Já Natalinha não tinha notícias do bad boy do colégio há anos, mas deu um
conselho de amiga, pelo bate-papo:
—
Esquece esse cara, senão você vai se arrepender. Ele é um bandido. Vai por mim.
Em
vez de sentir medo, Júlio encorajou-se ainda mais. Estava cego de esperanças em encontrar Giovanne
regenerado. Aliás, não era mais esperança. Já se tornara uma obsessão reencontrar
o cara que o humilhou por oito anos.
Júlio
contratou um detetive que estudou com ele na faculdade para descobrir o
paradeiro de Giovanne. Um mês depois, recebeu um dossiê: Giovanne Ribeiro
Tagliarine é filho de uma brasileira, Genilce, com um italiano, Pietro,
empresário condenado por contrabando, tráfico de drogas, homicídio, formação de
quadrilha, falsidade ideológica e corrupção. De Giovanne só conseguiu a
informação de que ele fora condenado na juventude por tentativa de homicídio e
lesão corporal contra um pedreiro que dormia na rua. Ficou seis meses preso.
Mas logo ganhou uma condicional. Atualmente administra uma fazenda no pantanal.
Júlio
agora se convenceu. De que Giovanne virou um próspero e pacato fazendeiro,
descansando no interior da violência da cidade grande.
Chegou
em casa, arrumou as malas e, com o endereço da fazenda de Giovanne nas mãos,
partiu de avião do Rio para Campo Grande, onde pegaria uma chalana para a
fazenda. Mentiu para a esposa porque, com certeza, ela faria um escândalo
dramático e o impediria de viajar e encontrar o ex-inimigo. Avisou apenas que
foi para Brasília a trabalho, sem dizer o motivo
Júlio
não mostrou e nem comentou sobre o dossiê para ninguém. Mas esqueceu em casa e
a primeira a ler o material foi Rebecca, que logo percebeu que a pasta não era
nenhuma petição. Desesperou-se. Deixou o filho na casa da mãe e correu atrás de
Mário, o verdadeiro amigo de infância do marido.
—
Mário, você precisa me ajudar! O Júlio enlouqueceu e viajou para o Mato Grosso do
Sul para encontrar aquele monstro que o humilhava na infância.
—
Me desculpe, Rebecca. Gosto muito de vocês, mas eu não vou poder ajudá-la.
—
Como não???? O Júlio está correndo muito perigo. Eu achei um dossiê sobre esse
tal de Giovanne. O cara é um bandido. Foi condenado por agressão quando jovem.
É filho de um mafioso.
—
Eu estou sem falar com ele há três anos. Desde quando ele começou a dizer que
queria encontrar esse cara.
—
Mas só tem um mês que ele está com essa paranóia. Ele começou a falar disso ao
me contar um sonho que teve com o tal de Giovanne que ainda o surrou.
—
Só tem um mês que ele te conta, né?
Depois
de duas horas de viagem desde o aeroporto da capital sul-matogrossosense, Júlio
chegou à fazenda. Não era uma simples fazendinha do interior. Era um latifúndio
de um verde que doía os olhos.
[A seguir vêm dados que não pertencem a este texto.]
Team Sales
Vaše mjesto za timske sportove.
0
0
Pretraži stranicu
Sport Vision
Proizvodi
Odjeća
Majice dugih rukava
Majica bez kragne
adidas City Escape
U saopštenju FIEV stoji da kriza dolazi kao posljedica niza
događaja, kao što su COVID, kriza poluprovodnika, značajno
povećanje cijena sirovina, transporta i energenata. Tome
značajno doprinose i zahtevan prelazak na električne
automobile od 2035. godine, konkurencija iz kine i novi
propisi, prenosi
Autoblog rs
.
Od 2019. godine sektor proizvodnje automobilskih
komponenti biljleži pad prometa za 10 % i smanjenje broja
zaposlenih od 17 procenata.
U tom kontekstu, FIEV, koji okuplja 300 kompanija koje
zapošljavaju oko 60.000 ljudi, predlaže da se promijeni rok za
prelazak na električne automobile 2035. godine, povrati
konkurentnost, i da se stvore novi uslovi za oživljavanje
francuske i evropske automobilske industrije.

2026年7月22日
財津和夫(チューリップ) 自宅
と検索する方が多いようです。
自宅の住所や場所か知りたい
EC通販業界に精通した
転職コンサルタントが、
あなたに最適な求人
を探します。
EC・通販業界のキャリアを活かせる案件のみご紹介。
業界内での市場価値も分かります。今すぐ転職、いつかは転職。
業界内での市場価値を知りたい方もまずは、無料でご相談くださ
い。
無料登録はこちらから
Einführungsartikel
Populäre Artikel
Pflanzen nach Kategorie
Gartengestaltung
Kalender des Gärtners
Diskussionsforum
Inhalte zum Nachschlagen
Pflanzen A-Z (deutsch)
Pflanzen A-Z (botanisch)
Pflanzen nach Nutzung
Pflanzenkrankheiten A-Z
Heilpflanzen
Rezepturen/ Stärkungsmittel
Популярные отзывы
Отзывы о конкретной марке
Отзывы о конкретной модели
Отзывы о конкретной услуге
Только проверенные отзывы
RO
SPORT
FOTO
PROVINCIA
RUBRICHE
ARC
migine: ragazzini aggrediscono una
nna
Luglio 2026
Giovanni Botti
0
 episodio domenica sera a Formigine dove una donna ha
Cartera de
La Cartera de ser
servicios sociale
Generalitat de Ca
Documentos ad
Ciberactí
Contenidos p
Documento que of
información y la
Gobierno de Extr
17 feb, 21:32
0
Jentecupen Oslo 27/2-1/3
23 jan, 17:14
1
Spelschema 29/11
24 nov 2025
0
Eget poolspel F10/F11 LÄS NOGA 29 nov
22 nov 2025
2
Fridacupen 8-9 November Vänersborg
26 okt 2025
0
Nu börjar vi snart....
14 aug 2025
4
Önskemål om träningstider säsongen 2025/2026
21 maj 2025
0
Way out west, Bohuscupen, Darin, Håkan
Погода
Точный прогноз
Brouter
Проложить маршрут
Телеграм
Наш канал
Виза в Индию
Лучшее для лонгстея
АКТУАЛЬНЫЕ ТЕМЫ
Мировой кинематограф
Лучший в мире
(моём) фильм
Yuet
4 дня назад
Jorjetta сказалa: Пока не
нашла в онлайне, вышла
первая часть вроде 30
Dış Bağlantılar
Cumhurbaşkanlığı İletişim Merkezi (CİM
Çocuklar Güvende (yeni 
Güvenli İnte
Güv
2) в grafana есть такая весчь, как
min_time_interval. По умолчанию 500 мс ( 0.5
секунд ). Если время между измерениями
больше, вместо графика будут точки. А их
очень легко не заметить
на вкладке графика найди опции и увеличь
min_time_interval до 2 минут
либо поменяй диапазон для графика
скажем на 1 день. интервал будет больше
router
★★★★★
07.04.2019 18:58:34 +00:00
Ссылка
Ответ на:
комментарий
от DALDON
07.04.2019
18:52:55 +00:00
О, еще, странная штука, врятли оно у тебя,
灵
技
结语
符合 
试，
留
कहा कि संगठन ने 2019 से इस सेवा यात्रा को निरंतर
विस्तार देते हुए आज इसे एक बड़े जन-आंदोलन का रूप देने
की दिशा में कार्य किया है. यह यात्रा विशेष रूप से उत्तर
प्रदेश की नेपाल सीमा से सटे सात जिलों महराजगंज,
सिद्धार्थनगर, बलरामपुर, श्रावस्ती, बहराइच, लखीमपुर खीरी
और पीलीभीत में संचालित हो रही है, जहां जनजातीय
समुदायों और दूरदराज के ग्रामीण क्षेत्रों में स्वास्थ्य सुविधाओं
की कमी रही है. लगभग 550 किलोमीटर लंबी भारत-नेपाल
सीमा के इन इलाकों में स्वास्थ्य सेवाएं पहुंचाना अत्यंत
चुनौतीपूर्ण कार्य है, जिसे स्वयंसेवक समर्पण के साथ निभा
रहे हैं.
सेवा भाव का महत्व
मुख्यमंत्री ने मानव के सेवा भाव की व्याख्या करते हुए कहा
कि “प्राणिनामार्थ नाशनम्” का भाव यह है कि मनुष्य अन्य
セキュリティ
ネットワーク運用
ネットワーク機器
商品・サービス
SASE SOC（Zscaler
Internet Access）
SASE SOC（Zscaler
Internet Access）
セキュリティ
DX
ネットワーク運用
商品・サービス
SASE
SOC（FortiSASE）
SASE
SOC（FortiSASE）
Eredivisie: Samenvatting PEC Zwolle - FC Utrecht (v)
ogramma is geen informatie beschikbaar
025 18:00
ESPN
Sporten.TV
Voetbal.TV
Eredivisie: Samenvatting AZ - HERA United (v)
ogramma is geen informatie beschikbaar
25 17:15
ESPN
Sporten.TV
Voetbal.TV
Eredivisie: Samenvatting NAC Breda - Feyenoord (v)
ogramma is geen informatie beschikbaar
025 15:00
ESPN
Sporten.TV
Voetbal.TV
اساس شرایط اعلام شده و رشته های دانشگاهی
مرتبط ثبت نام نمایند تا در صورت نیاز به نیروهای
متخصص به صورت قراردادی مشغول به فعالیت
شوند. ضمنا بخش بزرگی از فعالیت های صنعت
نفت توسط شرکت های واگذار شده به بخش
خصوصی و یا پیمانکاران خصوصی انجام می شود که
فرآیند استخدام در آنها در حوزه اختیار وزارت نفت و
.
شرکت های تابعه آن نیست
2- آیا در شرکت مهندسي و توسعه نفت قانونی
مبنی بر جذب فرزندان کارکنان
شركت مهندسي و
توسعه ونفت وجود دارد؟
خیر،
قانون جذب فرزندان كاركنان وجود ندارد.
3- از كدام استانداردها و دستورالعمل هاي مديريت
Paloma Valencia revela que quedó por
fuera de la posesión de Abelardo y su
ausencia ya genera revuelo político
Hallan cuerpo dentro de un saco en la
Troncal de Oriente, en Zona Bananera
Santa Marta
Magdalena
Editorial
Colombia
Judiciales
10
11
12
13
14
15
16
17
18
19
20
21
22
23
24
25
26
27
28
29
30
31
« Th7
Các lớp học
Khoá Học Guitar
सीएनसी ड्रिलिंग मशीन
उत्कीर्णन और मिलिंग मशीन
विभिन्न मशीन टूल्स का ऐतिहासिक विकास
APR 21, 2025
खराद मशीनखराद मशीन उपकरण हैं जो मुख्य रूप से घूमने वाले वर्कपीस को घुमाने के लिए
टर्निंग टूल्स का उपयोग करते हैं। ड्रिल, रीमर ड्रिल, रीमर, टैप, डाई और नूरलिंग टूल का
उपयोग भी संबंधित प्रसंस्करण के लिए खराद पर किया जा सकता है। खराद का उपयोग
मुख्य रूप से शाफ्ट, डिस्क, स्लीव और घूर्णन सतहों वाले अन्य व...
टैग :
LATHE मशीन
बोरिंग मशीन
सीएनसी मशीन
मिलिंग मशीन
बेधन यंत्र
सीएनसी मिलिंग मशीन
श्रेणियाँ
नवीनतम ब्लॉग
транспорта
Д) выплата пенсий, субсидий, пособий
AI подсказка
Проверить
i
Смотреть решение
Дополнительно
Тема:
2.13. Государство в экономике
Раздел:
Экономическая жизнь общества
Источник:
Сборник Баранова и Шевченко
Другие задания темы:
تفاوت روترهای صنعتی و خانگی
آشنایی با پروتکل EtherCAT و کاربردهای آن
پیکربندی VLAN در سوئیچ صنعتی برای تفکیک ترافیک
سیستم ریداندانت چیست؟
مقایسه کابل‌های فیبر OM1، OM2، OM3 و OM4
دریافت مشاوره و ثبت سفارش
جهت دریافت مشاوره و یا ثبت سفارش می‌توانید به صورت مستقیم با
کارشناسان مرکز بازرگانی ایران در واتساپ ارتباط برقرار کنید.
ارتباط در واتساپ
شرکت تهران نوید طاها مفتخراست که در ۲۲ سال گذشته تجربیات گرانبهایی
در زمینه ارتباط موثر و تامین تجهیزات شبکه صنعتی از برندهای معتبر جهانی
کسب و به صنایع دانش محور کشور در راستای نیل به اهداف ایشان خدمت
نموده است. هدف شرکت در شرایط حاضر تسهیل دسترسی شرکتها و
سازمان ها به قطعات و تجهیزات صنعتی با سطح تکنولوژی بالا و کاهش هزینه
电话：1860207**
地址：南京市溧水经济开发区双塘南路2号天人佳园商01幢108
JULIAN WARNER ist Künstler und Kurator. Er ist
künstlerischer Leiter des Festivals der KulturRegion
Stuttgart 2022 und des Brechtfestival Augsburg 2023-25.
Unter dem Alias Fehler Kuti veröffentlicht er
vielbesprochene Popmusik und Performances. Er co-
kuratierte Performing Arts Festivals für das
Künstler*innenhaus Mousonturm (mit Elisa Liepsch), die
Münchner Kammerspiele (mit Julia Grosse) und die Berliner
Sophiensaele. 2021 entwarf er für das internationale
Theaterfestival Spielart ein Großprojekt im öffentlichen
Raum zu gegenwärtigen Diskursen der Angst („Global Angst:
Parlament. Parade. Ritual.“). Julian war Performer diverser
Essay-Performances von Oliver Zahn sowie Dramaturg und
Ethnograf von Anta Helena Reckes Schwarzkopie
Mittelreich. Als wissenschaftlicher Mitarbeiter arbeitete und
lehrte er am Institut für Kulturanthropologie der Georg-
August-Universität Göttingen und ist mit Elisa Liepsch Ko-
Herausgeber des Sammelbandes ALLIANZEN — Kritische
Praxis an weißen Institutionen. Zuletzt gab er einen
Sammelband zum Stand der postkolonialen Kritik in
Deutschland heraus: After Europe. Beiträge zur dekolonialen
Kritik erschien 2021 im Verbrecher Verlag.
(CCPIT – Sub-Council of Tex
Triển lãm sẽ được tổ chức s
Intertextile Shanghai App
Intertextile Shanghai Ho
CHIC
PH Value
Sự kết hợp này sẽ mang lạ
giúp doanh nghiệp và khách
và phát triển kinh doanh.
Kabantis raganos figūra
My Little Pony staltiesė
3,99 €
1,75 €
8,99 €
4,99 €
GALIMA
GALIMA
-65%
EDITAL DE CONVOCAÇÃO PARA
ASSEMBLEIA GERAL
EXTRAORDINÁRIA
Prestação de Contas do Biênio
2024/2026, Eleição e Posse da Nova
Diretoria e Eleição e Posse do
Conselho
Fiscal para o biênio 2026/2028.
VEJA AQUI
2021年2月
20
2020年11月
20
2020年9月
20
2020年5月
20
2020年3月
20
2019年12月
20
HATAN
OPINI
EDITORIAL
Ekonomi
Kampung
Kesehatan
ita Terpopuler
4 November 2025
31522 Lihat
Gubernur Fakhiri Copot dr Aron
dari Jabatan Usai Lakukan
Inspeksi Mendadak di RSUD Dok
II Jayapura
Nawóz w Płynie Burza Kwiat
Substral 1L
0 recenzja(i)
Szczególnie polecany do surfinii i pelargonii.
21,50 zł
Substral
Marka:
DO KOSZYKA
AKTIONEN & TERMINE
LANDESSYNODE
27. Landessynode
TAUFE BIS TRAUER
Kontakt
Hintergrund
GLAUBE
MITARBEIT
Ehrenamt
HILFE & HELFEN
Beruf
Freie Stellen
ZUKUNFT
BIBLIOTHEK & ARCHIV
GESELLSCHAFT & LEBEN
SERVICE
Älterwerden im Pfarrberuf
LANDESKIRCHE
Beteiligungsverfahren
O pasto por onde circulavam vacas holandesas e
bois zebus era tão bem aparado que parecia ser de veludo. Do outro lado do
portal de mármore com portas de mogno, havia um haras com dez cavalos
puro-sangue e a mansão de quinze quartos e vinte e cinco cômodos.
Mas
Júlio não chegou a conhecer. Foi recebido por três parrudos seguranças vestidos
com terno e gravata de primeira linha e esporas nos sapatos. Foram as últimas
pessoas que viu antes de ser acordado na enfermaria da fazenda por um coroa gordo,
de cabelos brancos, rosto bastante enrugado, olhos verdes e corpo forte vestido
com um terno de linho impecavelmente branco.
Ainda
sentia o gosto enferrujado do sangue na boca quando ouviu:
—
Por que não disse antes que era você, Júlio? Meu velho amigo de infância!